___ Task material ___

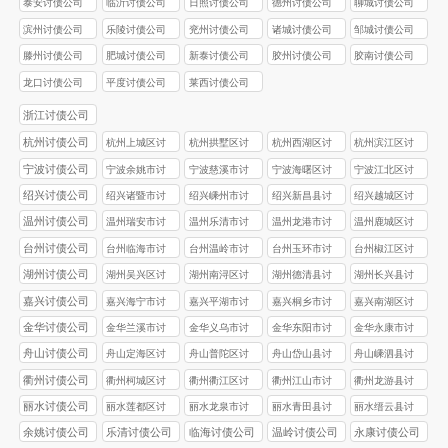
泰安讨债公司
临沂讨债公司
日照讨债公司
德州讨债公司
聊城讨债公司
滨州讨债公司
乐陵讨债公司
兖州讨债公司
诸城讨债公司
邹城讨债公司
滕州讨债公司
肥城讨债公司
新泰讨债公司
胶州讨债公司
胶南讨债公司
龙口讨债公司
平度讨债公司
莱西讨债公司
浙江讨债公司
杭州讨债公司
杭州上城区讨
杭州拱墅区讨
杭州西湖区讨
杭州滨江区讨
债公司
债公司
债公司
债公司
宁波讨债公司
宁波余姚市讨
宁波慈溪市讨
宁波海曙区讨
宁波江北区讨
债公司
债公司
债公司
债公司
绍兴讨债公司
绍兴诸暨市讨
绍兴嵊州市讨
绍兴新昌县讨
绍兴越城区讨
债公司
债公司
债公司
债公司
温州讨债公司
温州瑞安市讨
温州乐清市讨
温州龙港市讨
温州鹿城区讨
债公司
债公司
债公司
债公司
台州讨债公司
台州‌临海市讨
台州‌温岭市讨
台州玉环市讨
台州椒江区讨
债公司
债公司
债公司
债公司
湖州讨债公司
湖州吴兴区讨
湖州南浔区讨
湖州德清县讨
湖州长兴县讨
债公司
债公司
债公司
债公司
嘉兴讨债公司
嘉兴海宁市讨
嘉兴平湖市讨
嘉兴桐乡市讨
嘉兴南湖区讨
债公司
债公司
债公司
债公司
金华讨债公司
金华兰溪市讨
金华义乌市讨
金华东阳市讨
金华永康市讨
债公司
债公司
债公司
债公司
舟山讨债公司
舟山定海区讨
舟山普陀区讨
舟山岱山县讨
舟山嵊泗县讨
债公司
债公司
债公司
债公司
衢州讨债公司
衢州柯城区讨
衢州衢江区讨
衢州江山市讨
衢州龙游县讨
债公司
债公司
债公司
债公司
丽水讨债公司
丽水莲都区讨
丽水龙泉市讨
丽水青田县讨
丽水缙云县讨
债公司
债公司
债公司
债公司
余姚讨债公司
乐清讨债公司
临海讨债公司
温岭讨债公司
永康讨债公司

___
___ Task material ___

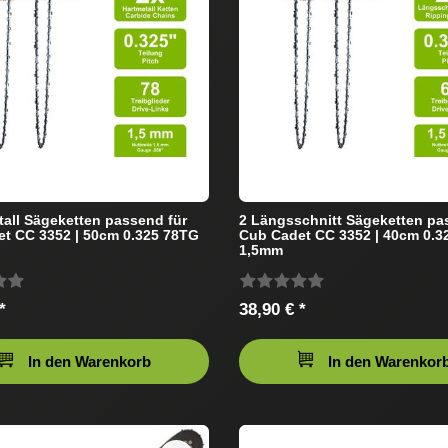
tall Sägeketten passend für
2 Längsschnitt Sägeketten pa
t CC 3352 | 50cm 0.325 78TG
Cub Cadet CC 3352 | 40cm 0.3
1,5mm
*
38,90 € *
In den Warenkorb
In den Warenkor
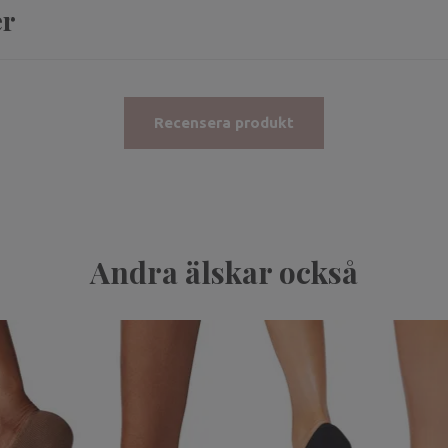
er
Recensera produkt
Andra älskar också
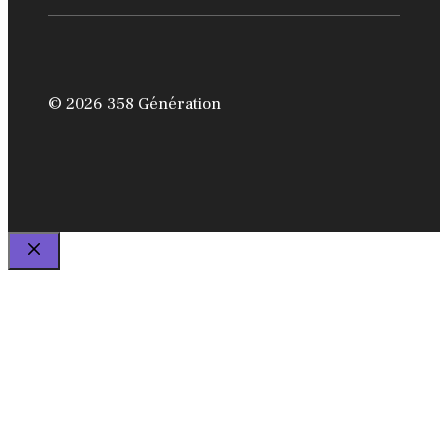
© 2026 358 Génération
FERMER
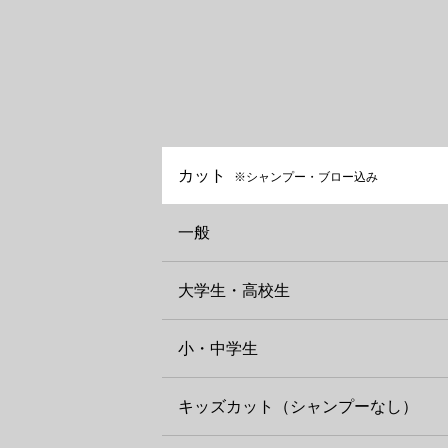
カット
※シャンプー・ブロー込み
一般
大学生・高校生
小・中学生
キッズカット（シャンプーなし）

___
___ Task material ___

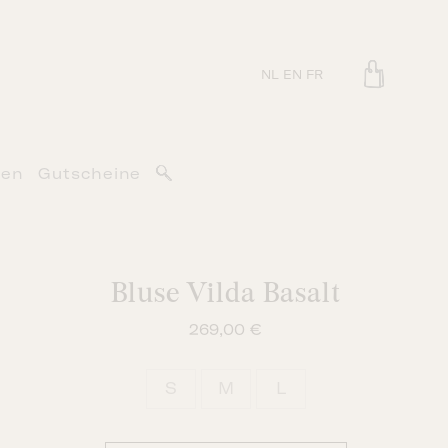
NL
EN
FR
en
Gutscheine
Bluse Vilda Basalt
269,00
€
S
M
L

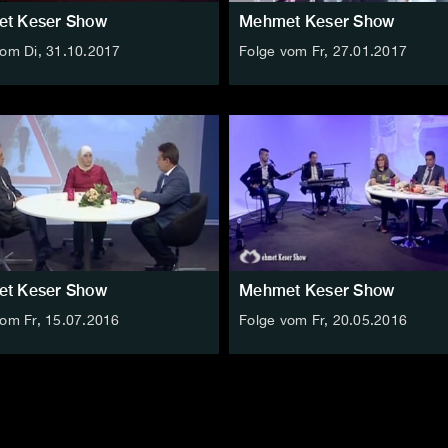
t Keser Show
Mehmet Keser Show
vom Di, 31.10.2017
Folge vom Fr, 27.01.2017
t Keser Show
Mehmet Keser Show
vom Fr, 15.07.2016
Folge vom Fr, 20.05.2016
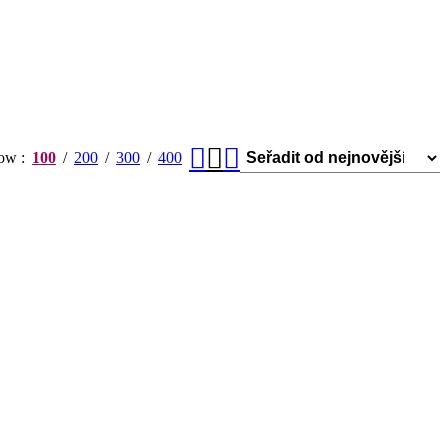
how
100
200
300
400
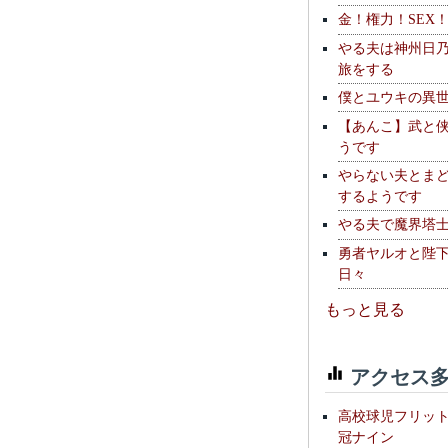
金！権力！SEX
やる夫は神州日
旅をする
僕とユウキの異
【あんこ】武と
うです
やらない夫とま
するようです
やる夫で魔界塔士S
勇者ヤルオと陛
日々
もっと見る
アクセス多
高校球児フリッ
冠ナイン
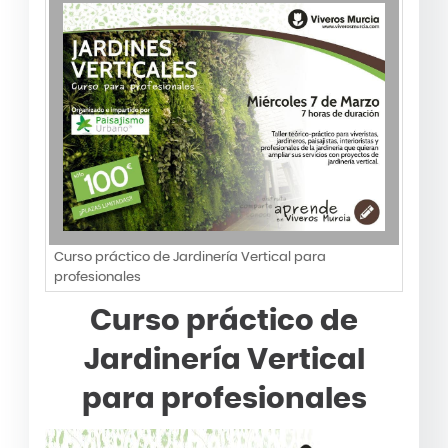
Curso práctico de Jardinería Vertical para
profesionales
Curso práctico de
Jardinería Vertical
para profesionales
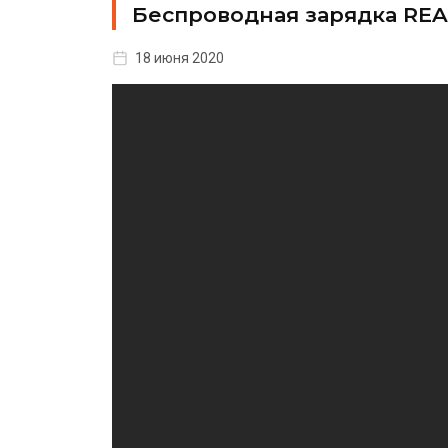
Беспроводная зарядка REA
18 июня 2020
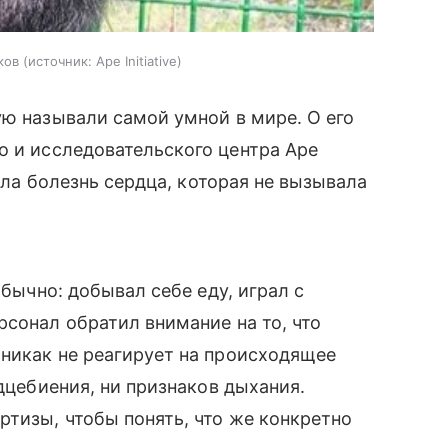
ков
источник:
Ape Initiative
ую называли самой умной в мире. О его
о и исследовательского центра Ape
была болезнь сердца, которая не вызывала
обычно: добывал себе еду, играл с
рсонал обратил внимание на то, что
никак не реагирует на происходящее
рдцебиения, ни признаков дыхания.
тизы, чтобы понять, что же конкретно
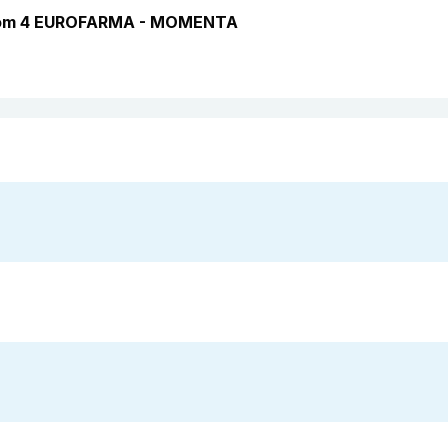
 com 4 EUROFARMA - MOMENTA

___

• [Written task] Take the part of the material that opens with the line containing "Curso práctico de Jardinería Vertical para" and closes with the line containing "com 4 EUROFARMA - MOMENTA", and write it out again with "Jardinería Urbana" swapped in for "Jardinería Vertical" and nothing else altered. Leave the pictures out of your answer.

• [Result below]
Curso práctico de Jardinería Urbana para
profesionales
Curso práctico de
Jardinería Urbana
para profesionales
Беспроводная зарядка REA
18 июня 2020
ков
источник:
Ape Initiative
ую называли самой умной в мире. О его
о и исследовательского центра Ape
была болезнь сердца, которая не вызывала
обычно: добывал себе еду, играл с
рсонал обратил внимание на то, что
никак не реагирует на происходящее
рдцебиения, ни признаков дыхания.
тизы, чтобы понять, что же конкретно
 com 4 EUROFARMA - MOMENTA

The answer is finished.